1. Start small. Alinsky helps here. Pick a target, freeze it, personalize it. Familiarize yourself with a VERY basic piece of the puzzle.
2. Make it repeatable. Practice your basics not until you can get them right, but until you cannot get them wrong! Strive for consistency. Make your movements accurate to the millimeter, if need be. Get so that you never mis-identify a single letter in that new alphabet you are learning.
If it isn’t working, go even more basic. Isolate, slow down, go smaller, and try again.
3. Level up. Successful habits, once successful, will by definition slip below the waterline of consciousness. By operating invisibly, they will make new room in your mind. This is what makes attentional space for the top-down formation of new habits.
Learn your basics so well that they become effortless. Then, as new horizons open in their basic patterns of interaction, pursue them.
4. Focus on small transitions. Ask yourself, “from this to that, what changes?” When learning a language, compare two consecutive letters. How is this new letter DIFFERENT from that previous letter? Can you identify the EXACT difference? Is it characteristic? Repeatable? What is the shape of the transition between the two letters?
You can also do this verbally, with the feel-sound-shapes the letters make in your mouth and ears as you speak them. Whether in thought or in action, the strategic template is the same: figure out at a micro level how to get from here to there.
If it still isn’t working? Slow down, go smaller, and try again.
5. Keep stacking. Habit-stacking is the mechanism that matters. With practice, a hi-fidelity library of well-learned letter-shapes will stack into hi-fidelity transitions, yes? So, go and practice your transitions.

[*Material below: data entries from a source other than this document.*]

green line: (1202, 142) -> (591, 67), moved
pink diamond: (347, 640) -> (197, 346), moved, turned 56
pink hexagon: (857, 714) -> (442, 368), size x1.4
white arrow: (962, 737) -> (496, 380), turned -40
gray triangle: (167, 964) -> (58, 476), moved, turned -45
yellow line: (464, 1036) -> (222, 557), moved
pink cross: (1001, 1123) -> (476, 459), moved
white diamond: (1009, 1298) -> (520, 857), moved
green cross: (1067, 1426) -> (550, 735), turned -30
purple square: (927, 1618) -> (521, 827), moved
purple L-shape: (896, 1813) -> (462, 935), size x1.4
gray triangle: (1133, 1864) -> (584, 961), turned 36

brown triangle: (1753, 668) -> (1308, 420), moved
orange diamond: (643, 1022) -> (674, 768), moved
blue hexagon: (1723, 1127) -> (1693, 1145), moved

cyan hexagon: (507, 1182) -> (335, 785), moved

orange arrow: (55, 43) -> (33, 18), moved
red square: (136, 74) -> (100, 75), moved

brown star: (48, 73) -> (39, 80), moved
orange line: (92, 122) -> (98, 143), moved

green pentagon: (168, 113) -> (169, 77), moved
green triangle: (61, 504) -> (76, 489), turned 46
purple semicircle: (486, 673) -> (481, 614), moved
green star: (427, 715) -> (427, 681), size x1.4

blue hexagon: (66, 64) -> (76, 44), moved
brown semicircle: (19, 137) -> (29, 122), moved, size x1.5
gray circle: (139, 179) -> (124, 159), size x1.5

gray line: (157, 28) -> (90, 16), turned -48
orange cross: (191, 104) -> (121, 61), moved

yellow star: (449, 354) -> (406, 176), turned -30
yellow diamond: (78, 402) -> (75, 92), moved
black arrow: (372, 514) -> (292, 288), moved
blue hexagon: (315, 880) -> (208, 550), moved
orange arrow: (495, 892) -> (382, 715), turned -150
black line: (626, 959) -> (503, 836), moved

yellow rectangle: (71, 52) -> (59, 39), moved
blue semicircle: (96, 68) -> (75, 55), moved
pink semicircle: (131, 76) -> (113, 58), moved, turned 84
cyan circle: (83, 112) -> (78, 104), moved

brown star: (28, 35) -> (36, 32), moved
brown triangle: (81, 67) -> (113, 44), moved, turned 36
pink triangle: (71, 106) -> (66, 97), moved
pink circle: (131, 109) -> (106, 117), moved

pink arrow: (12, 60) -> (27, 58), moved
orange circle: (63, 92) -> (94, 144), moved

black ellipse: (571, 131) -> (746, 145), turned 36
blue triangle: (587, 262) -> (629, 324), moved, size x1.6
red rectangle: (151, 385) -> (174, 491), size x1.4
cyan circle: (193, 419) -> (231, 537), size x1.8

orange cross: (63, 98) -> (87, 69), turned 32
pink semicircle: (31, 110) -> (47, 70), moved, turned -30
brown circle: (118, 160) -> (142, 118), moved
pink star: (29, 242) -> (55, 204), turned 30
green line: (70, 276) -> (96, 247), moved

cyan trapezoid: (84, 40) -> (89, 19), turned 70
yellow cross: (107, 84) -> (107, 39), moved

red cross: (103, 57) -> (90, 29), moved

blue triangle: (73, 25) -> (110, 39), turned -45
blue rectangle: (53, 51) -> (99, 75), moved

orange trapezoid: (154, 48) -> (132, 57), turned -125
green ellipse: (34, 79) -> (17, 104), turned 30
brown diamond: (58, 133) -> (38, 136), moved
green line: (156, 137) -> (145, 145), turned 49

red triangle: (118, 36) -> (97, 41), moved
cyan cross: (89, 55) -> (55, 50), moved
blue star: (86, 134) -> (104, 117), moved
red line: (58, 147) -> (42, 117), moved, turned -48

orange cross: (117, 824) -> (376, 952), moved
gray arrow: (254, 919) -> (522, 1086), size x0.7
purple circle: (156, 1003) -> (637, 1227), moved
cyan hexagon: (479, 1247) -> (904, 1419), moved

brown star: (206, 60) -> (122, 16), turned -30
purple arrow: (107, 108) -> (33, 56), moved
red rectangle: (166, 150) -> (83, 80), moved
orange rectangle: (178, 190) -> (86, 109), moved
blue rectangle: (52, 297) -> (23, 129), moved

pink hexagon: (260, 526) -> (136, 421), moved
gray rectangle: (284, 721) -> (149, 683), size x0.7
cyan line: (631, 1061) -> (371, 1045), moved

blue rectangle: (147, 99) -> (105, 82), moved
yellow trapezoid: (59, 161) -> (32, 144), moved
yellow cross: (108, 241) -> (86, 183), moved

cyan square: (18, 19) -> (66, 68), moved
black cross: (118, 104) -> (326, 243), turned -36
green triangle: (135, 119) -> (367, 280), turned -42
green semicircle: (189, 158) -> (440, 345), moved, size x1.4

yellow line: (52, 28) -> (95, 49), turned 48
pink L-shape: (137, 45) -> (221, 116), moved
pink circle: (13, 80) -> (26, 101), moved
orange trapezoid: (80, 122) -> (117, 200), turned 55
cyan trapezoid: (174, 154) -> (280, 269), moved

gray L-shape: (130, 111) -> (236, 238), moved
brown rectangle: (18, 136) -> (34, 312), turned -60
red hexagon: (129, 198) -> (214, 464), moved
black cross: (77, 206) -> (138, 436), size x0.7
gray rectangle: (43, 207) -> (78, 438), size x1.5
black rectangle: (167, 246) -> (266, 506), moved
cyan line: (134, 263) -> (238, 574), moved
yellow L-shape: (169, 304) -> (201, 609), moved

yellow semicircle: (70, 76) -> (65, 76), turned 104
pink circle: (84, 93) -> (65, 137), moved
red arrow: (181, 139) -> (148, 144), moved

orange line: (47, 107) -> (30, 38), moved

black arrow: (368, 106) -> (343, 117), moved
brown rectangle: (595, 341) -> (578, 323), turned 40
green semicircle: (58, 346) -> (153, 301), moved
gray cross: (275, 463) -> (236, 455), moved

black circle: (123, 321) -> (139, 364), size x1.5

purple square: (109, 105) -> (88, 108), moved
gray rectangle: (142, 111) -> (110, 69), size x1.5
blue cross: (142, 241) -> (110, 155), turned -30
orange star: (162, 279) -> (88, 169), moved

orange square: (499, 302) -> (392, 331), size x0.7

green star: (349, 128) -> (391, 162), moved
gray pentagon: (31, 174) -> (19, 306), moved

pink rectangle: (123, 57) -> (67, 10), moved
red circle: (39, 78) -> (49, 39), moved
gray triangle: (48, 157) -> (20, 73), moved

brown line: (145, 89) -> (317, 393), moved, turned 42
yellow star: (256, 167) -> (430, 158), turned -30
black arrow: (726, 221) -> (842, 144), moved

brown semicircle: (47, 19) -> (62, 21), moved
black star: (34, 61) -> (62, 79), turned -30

Hi-fidelity libraries of well-learned transitions will stack into hi-fidelity syllables, yes? Practice them too.
It keeps going. Hi-fidelity libraries of syllables stack into words. Hi-fidelity libraries of words stack into sentences. Grammar emerges. Hi-fidelity libraries of grammatical sentences stack into paragraphs, and so on up the chain.
If at any point it isn’t working, just slow down, go smaller, and try again.
Finally,
6. Loop back. From time to time, review. look for unexpected ways your top-down learning may have evolved, optimized, and/or drifted while you weren’t looking. Bottom-up habit creep is real! Most of the time it just adds fluency, but occasionally it causes problems. Be ready for both.
And that’s your six-point strategic guide to learning by habit-building.
Go, and have fun!
Thanks for rambling with me! I hope you've enjoyed the road.